#### Source records

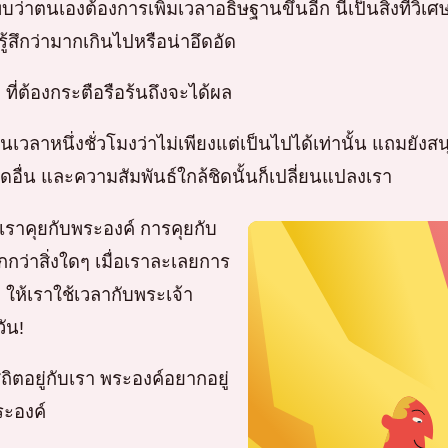
่าตนเองต้องการเพิ่มเวลาอธิษฐานขึ้นอีก นี่เป็นสิ่งที่วิ
่รู้สึกว่ามากเกินไปหรือน่าอึดอัด
ี่ต้องกระตือรือร้นถึงจะได้ผล
าหนึ่งชั่วโมงว่าไม่เพียงแต่เป็นไปได้เท่านั้น แถมยังสนุ
ใดอื่น และความสัมพันธ์ใกล้ชิดนั้นก็เปลี่ยนแปลงเรา
ราคุยกับพระองค์ การคุยกับ
กว่าสิ่งใดๆ เมื่อเราละเลยการ
 ให้เราใช้เวลากับพระเจ้า
ัน!
ตอยู่กับเรา พระองค์อยากอยู่
ระองค์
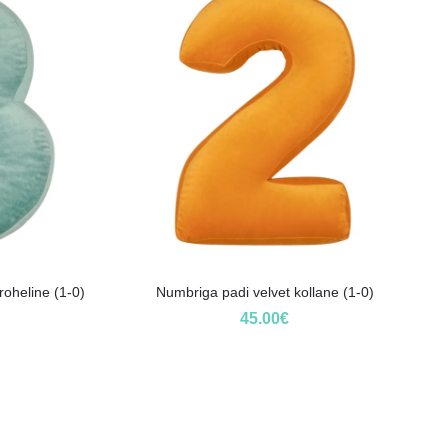
oheline (1-0)
Numbriga padi velvet kollane (1-0)
45.00
€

########

→ Task description
Within the entries above, the lines from the one with "ตอยู่กับเรา พระองค์อยากอยู่" through the final line are to be printed exactly, with the pictures removed.

→ Written answer
ตอยู่กับเรา พระองค์อยากอยู่
ระองค์
oheline (1-0)
Numbriga padi velvet kollane (1-0)
45.00
€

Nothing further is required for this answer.